Der Text:
↓
Während noch darüber gestritten werden kann, wie nachhaltig verstörend es sein kann, wenn unabgesprochen Zehen geleckt werden, sieht es beim Choking eindeutiger aus. Auf Pornoseiten ist die Kategorie «Rough Sex» mit Würgen, Anspucken und Ohrfeigen omnipräsent und entsprechende Überwältigungsfantasien sind normalisiert und längst in heimischen Schlafzimmern angekommen, wie die deutsche Psychologieprofessorin Nicola Döring in «Rough Sex: Aktueller Diskussions- und Forschungsstand» unter Berücksichtigung der Gefahren insbesondere für Frauen darlegt.
Ungewollt geschlagen, gewürgt oder bespuckt
Fantasien sind das eine, aber wie sieht die Realität aus? Wie eine über vier Jahre laufende Studie unter rund 5000 Studierenden durch die US-Sexualwissenschaftlerin Debby Herbenick von der University Illinois 2024 zeigte, gaben fast zwei Drittel der befragten Frauen an, während des Sex gewürgt worden zu sein.
«Eine unabgesprochene Konfrontation mit Fetischen als Pannen und Peinlichkeiten zu subsumieren ist eine gefährliche Verharmlosung»
Eine Studie der britischen BBC5 kam indes zu dem Ergebnis, dass ein Drittel der Britinnen unter 40 Jahren bei Sex, der grundsätzlich einvernehmlichem war, ungewollterweise geschlagen, gewürgt oder bespuckt wurden – ohne dass sie den Wunsch danach geäussert oder damit einverstanden gewesen waren.
↑
Material:
↓
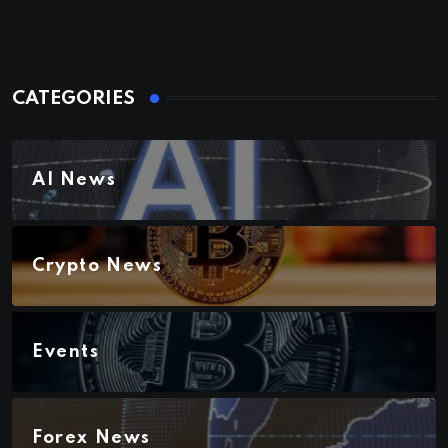
CATEGORIES
AI News
Crypto News
Events
Forex News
↑
Aufgabe: Schreib den Text über Würgen und Rough Sex im Bett nach seinem letzten Satz weiter. Das Material hat mit dem Text nichts zu tun.

Antwort:
Es soll an dieser Stelle überhaupt nicht gewertet werden: Wenn beide darauf stehen – viel Spass. Und es heisst auch nicht, dass automatisch alle würgenden Sexualpartner:innen gewalttätig sind. Doch 20 Prozent der Frauen gaben an, nach einem solchen Erlebnis verstört gewesen zu sein, 42 Prozent fühlten sich unter Druck gesetzt oder genötigt, mitzumachen. War ja keine Vergewaltigung, der Sex doch eigentlich gewollt – richtig?
Gerade weil es manchmal so schwierig ist, die vielen Facetten sexualisierter Gewalt zu erkennen, gilt es, genau hinzuschauen. Eine unabgesprochene Konfrontation mit Fetischen als Pannen und Peinlichkeiten zu subsumieren und bei der Umfrage auf die gleiche Ebene zu stellen wie eine unaufgeräumte Wohnung, ist eine gefährliche Verharmlosung. Die genaue Fragestellung lautete übrigens: Welche der folgenden Szenarien wären für dich die absolute Horror-Vorstellung? Das aber steht nur am Rande, dabei ist diese Fragestellung treffend.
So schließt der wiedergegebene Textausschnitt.